“El poder expulsivo de un nuevo afecto”. Este es el título de un sermón que, a simple vista, podría parecer que tiene varios puntos en contra.
El primero es el título en sí mismo, uno que no pasaría el filtro de muchas congregaciones actuales. El segundo es que fue predicado hace doscientos años (hacia finales de 1819, para ser exactos). Tercero, lo predicó un hombre con un marcado acento de Fife (los acentos escoceses son muy variados y a veces “cerrados” —es decir, tan fuertes y marcados que resultan difíciles de entender—, como lo era este). Cuarto, el predicador leyó el sermón. Y quinto, cuando se predicó, probablemente comenzó así: “Mi texto de hoy es 1 Juan 2:15: ‘No amen al mundo ni las cosas que están en el mundo. Si alguien ama al mundo, el amor del Padre no está en él’”. No obstante, a partir de ahí, apenas se vuelve a mencionar el versículo; de hecho, es el único pasaje al que se alude en todo el sermón.
¿Cómo es posible, entonces, que sea este el sermón más famoso predicado en Escocia en los últimos doscientos años, o tal vez de toda su historia?

El predicador
Una respuesta se encuentra en el propio Thomas Chalmers (1780-1847). Este escocés nacido en Anstruther, Fife, se estaba convirtiendo rápidamente en una de las figuras más formidables de Escocia, e incluso de todo el Reino Unido. Al leer entre líneas en la historia, se sugiere que cuando lord Melbourne, entonces primer ministro de Gran Bretaña, coincidía en la misma sala con Chalmers, el “fervor visceral” de este último hacía que Melbourne hiciera lo posible por evitar dirigirle la palabra. Y está claro, según todos los testimonios sobre su predicación, tanto en Escocia como en Inglaterra (donde su acento exigía prestar mucha atención ), que el impacto de escucharlo podía ser abrumador.

###

» Trabajo por hacer
(1) Reproduce el fragmento del texto sobre el sermón de Thomas Chalmers que comienza en "El primero es" y continúa hasta "todo el sermón.".
(2) Indica si cada una de estas afirmaciones concuerda con el texto sobre el sermón de Thomas Chalmers. Responde sí o no y cita literalmente las palabras del texto que lo deciden: (a) El sermón se predicó hacia finales de 1819. (b) En el sermón se citan varios pasajes bíblicos además de 1 Juan 2:15. (c) Thomas Chalmers nació en Anstruther, Fife.
(3) Prolonga el texto sobre el sermón de Thomas Chalmers a partir de su última oración.

###

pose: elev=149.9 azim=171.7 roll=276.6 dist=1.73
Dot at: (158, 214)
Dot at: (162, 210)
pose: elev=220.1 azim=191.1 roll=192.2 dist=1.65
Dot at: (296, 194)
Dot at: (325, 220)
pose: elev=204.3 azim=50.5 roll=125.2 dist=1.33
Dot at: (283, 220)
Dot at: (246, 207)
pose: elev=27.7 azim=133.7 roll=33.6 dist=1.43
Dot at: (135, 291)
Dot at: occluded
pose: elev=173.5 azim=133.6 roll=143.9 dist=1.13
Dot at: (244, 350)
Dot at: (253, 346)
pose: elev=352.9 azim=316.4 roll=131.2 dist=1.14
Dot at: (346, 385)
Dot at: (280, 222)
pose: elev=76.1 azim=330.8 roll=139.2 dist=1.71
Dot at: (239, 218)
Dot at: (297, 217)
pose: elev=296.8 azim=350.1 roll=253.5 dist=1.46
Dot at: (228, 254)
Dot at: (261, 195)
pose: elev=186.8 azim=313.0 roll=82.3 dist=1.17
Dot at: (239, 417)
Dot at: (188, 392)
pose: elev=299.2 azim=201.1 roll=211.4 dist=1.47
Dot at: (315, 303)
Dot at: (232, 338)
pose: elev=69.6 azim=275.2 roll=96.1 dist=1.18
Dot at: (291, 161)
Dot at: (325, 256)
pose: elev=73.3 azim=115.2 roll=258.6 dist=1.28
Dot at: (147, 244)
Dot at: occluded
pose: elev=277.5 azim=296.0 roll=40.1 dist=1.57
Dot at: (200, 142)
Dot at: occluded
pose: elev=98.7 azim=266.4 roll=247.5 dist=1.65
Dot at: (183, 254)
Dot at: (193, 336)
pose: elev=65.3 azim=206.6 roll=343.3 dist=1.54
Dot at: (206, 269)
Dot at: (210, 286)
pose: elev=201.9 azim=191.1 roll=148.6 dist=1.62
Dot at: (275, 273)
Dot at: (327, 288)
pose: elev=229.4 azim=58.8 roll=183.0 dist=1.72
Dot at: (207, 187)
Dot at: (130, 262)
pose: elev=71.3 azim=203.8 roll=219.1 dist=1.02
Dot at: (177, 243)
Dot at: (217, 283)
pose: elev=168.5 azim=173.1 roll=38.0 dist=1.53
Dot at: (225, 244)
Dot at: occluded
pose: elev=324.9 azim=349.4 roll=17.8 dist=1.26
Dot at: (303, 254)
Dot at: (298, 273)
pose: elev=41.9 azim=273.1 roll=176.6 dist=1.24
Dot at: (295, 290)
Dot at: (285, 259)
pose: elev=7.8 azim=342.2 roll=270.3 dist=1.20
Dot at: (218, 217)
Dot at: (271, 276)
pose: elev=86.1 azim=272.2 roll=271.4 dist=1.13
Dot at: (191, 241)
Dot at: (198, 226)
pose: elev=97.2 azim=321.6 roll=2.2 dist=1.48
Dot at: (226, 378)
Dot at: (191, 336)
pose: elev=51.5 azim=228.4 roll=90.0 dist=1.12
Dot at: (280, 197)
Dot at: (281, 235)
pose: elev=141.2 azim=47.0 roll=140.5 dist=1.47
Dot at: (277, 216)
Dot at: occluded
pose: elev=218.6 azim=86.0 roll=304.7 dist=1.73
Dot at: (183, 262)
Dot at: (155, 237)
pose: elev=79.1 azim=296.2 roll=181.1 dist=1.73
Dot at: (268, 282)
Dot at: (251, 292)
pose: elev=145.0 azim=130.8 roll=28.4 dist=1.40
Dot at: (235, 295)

###

» Respuestas por tarea
(1)
El primero es el título en sí mismo, uno que no pasaría el filtro de muchas congregaciones actuales. El segundo es que fue predicado hace doscientos años (hacia finales de 1819, para ser exactos). Tercero, lo predicó un hombre con un marcado acento de Fife (los acentos escoceses son muy variados y a veces “cerrados” —es decir, tan fuertes y marcados que resultan difíciles de entender—, como lo era este). Cuarto, el predicador leyó el sermón. Y quinto, cuando se predicó, probablemente comenzó así: “Mi texto de hoy es 1 Juan 2:15: ‘No amen al mundo ni las cosas que están en el mundo. Si alguien ama al mundo, el amor del Padre no está en él’”. No obstante, a partir de ahí, apenas se vuelve a mencionar el versículo; de hecho, es el único pasaje al que se alude en todo el sermón.

(2)
(a) Sí: "fue predicado hace doscientos años (hacia finales de 1819, para ser exactos)".
(b) No: "de hecho, es el único pasaje al que se alude en todo el sermón".
(c) Sí: "Este escocés nacido en Anstruther, Fife".

(3)
El siglo diecinueve fue un punto muy alto para la elocuencia evangélica en Gran Bretaña y los Estados Unidos, y Chalmers figuraba en el Monte Rushmore de los grandes oradores. Sin duda, poseía grandes dones naturales. Entró en la universidad a los once años, obtuvo la licencia para predicar a los dieciocho y, a partir de entonces, fue sucesivamente (y a veces simultáneamente) pastor rural en Kilmany y profesor en la Universidad de St Andrews; ministro de una parroquia urbana y visionario social en Glasgow; catedrático de Filosofía Moral y Economía Política; organizador y maestro de escuela dominical, e inspirador de jóvenes cristianos en St. Andrews; y, finalmente, profesor de Teología en Edimburgo, consejero constante de seminaristas (entre ellos Robert Murray M’Cheyne, Andrew y Horatius Bonar, George Smeaton y otros) y el principal referente eclesiástico de Escocia.

Además, Chalmers fue pionero en un movimiento de plantación de iglesias (“extensión de la iglesia”, como se llamaba entonces) cuyo efecto fue tan notable que, entre 1834 y 1841, se construyeron nada menos que 220 templos nuevos. En su tiempo libre, apoyó económicamente a su amigo William Collins y lo ayudó a fundar una editorial que llegó a tener fama mundial (la “Collins” en lo que ahora es HarperCollins). Y en los años previos a 1843, fue el artífice de la Disrupción en la Iglesia de Escocia, que dio paso a la formación de la Iglesia Libre de Escocia. Todos los misioneros en el extranjero de la antigua denominación se sumaron a su causa.

Sus obras superan los treinta volúmenes. Se dice que cien mil personas abarrotaron las calles de Edimburgo en señal de respeto mientras trasladaban su féretro al cementerio. Hoy se alza una estatua en su memoria en George Street (paralela a la célebre Princes Street) en el centro de Edimburgo. Y esto es solo un esbozo de su trayectoria.
Hay mucho más que decir sobre Chalmers. A algunos (¡aunque no a todos! ) les asombrará que, para despejarse, lograra completar dos rondas de golf el mismo día en el Old Course de St Andrews. (En aquella época se jugaba en el sentido de las agujas del reloj, a diferencia del sentido contrario actual. ¡Que tomen nota los lectores golfistas!)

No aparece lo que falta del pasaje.